On 4/27/20 12:18 AM, Paride Legovini wrote:
> It's still one static shared secret you need to enter every time. If it
> gets stolen, because your browser or your computer is compromised, or in
> a MITM attack where the attacker gained access to a valid certificate
> for salsa.debian.org [1,2], your account is gone. It gets much, much
> more difficult with 2FA.

You're mixing many things here, so let's debunk one by one.

1/ If my browser or computer is compromised, then it's game over anyways.
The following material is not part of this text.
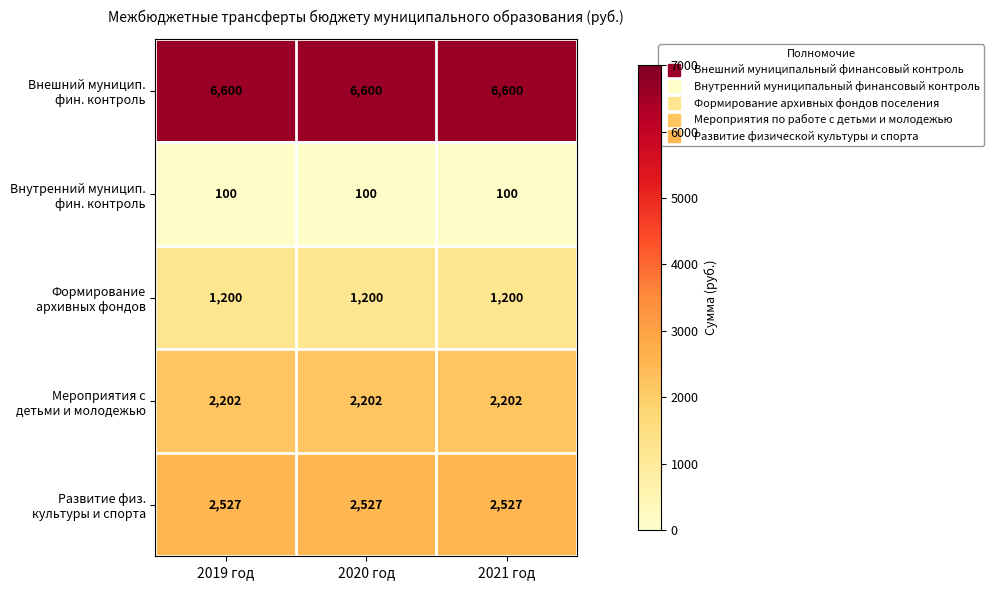

What is the spread (max minus min) of values at 2021 год?

6500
2/ If what the attacker is trying to get access to your account (and
eventually later, change the 2FA / password couple), then having 2FA
doesn't help against MITM.

3/ I don't enter anything, my password manager does it for me (so it
doesn't go into the clipboard). Now, X-Window could be hacked, but that
really means we're in case 1.

> The amount of annoyance added by the GitLab 2FA is extremely limited,
> and implements *the* standard for web 2FA (webauthn). Personally I'd
> like to see it required to get the DD status on salsa, or at least to
> all whole Debian team.
> 
> In general, we are switching from the cumbersome client certificate
> approach of sso.debian.org to plain passwords. This doesn't sound right
> to me. I think that with the tools we already have 2FA is as near as we
> can get to the sweet spot of usability vs. security.

What I hate here, is that we're switching from a "each person gets to
keep its own secret safe and we trust him to do so" (ie: case of client
side certs) to "we trust the centralized database of password, and we
just hope it never gets hacked". I have serious doubts the choice is the
correct one. I would prefer to risk that one or 2 person gets hacked,
rather than the full password db / SSO provider.